Wisuda Lockhard berlangsung sehari sebelum Memorial Day, libur nasional Amerika Serikat untuk menghormati para prajurit yang gugur.

 

Saksikan video pilihan berikut ini:

2 of 2

Kakek 99 Tahun Pecahkan Rekor Renang Dunia

Berenang 50 Meter, Kakek 100 Tahun Ini Pecahkan Rekor Dunia
George Corones tersenyum sebelum berenang di Gold Coast Aquatic Centre di Gold Coast, Queensland, Australi (28/2). George Corones, yang usianya menginjak 100 tahun pada April mendatang, berhasil memecahkan rekor dunia. (AFP/Swimming Australia)

Sementara itu kakek yang satu ini ibaratnya tua-tua keladi.

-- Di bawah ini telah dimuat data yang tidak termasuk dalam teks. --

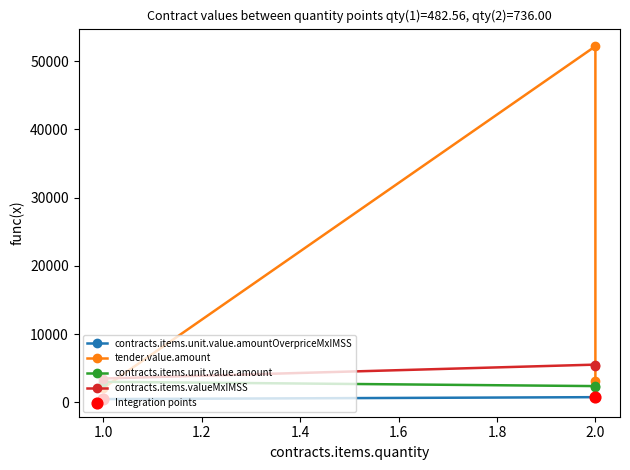

Which series has the widest spread of Y values?

tender.value.amount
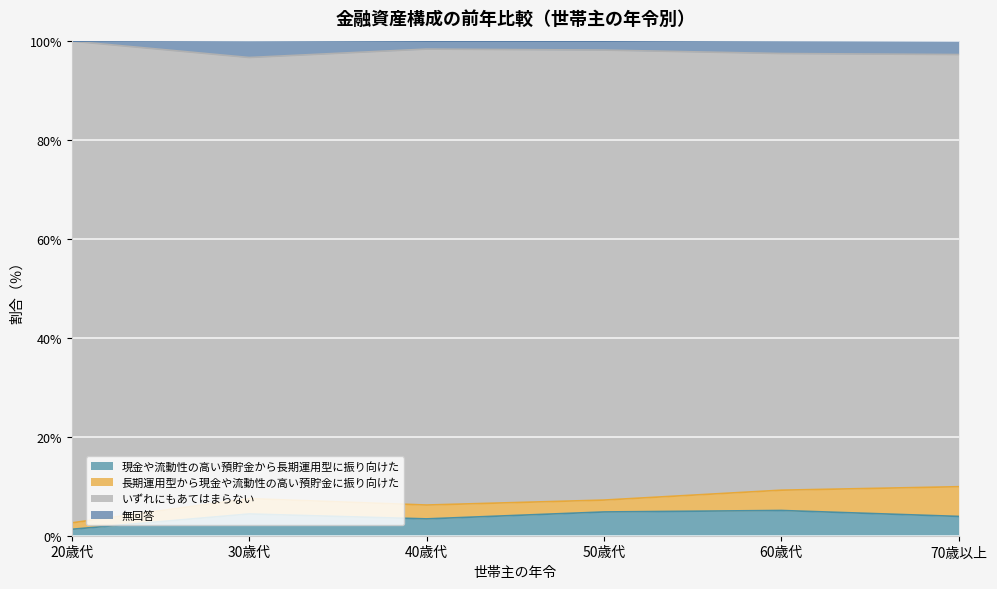

What is the total value across all series at 60歳代?

100.0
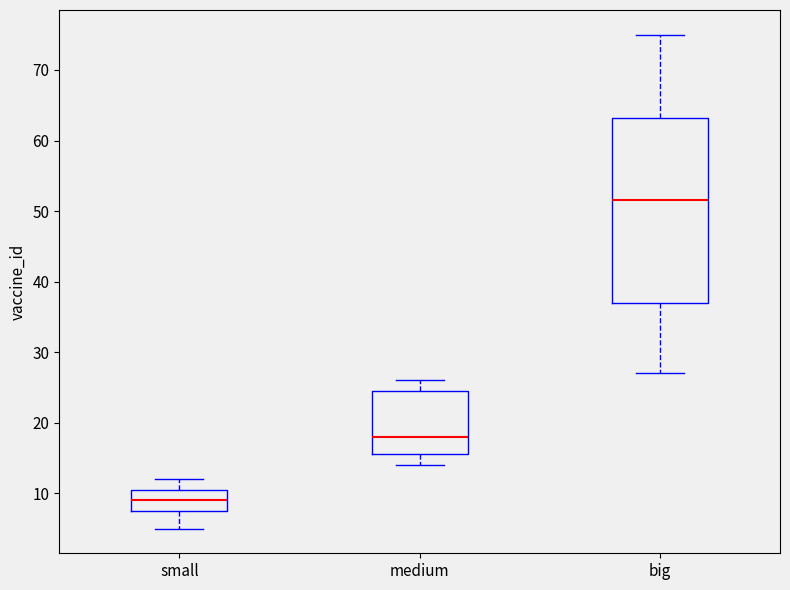

Which box has the highest median line?

big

Makin tua, makin jadi. Meski berbeda kisah dengan Robert Lockhard, namun semangatnya yang masih membara di usia senja patut diacungi jempol.

George Corones, yang usianya menginjak 100 tahun pada April tahun ini. Ia berhasil menyelesaikan renang gaya bebas 50 meter dalam waktu 56,12 detik dan menjadi pemecah rekor dunia renang dalam uji coba Commonwealth Games di Gold Coast, Queensland, Australia. 

Corones merupakan satu-satunya perenang dalam kelompok usia 100-104 tahun, berenang sendirian.

Laporan mengenai pria sepuh itu diunggah oleh Tim Pelaut Dolphins Australia di halaman Facebook mereka.

"Kami baru saja menyaksikan sejarah berhasil ditorehkan!" demikian tulis Tim Pelaut Dolphins Australia seperti dikutip dari Australia Plus, Sabtu 3 Maret 2018.

Meskipun ia selalu menjadi perenang yang baik, Corones mengaku bahwa ia baru semakin menekuni olahraga ini saat berusia 80 tahun.

Corones mulai jatuh cinta pada dunia akuatik saat ia duduk di bangku SD, di mana sekolahnya berada di Charleville, Queensland, Australia. Ia kemudian mengikuti ekstrakurikuler serupa ketika SMA dan kuliah.

Namun ia sempat berhenti berenang sekitar enam dekade lalu.

"Perang menghentikan banyak hal, dan sejak saat itu sampai saya pensiun pada usia 80, saya sama sekali tidak pernah berenang," katanya dalam sebuah wawancara dengan ABC pada tahun 2013.